- **Source information**
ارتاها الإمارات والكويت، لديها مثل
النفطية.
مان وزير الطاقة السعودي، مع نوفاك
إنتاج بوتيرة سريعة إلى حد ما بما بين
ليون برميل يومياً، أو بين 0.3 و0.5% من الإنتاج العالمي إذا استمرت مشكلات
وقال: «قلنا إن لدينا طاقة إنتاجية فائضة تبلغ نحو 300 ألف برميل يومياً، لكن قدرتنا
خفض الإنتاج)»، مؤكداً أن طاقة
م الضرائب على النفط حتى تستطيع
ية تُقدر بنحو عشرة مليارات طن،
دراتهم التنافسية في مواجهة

==

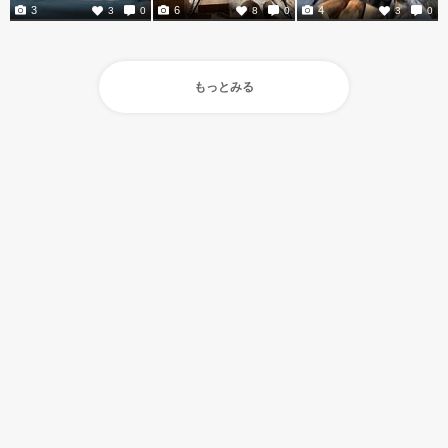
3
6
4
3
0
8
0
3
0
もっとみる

==

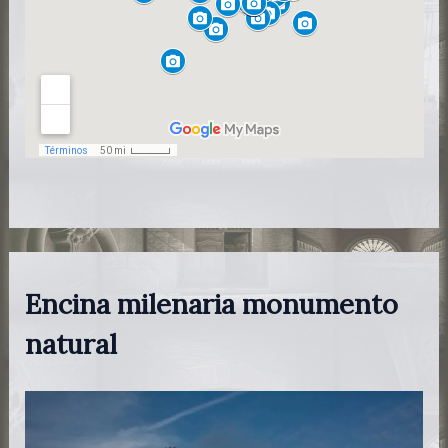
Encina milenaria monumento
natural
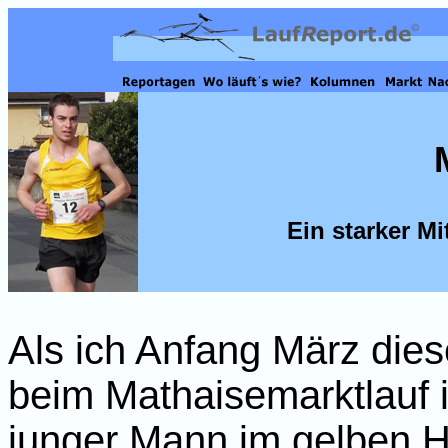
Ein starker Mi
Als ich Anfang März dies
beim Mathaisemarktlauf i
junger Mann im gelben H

- **Exercise goal**
Print the lines exactly as they appear in the items, starting at the line that contains "Ein starker Mi" and ending at the line that contains "junger Mann im gelben H", with both of those lines included.

- **Task result**
Ein starker Mi
Als ich Anfang März dies
beim Mathaisemarktlauf i
junger Mann im gelben H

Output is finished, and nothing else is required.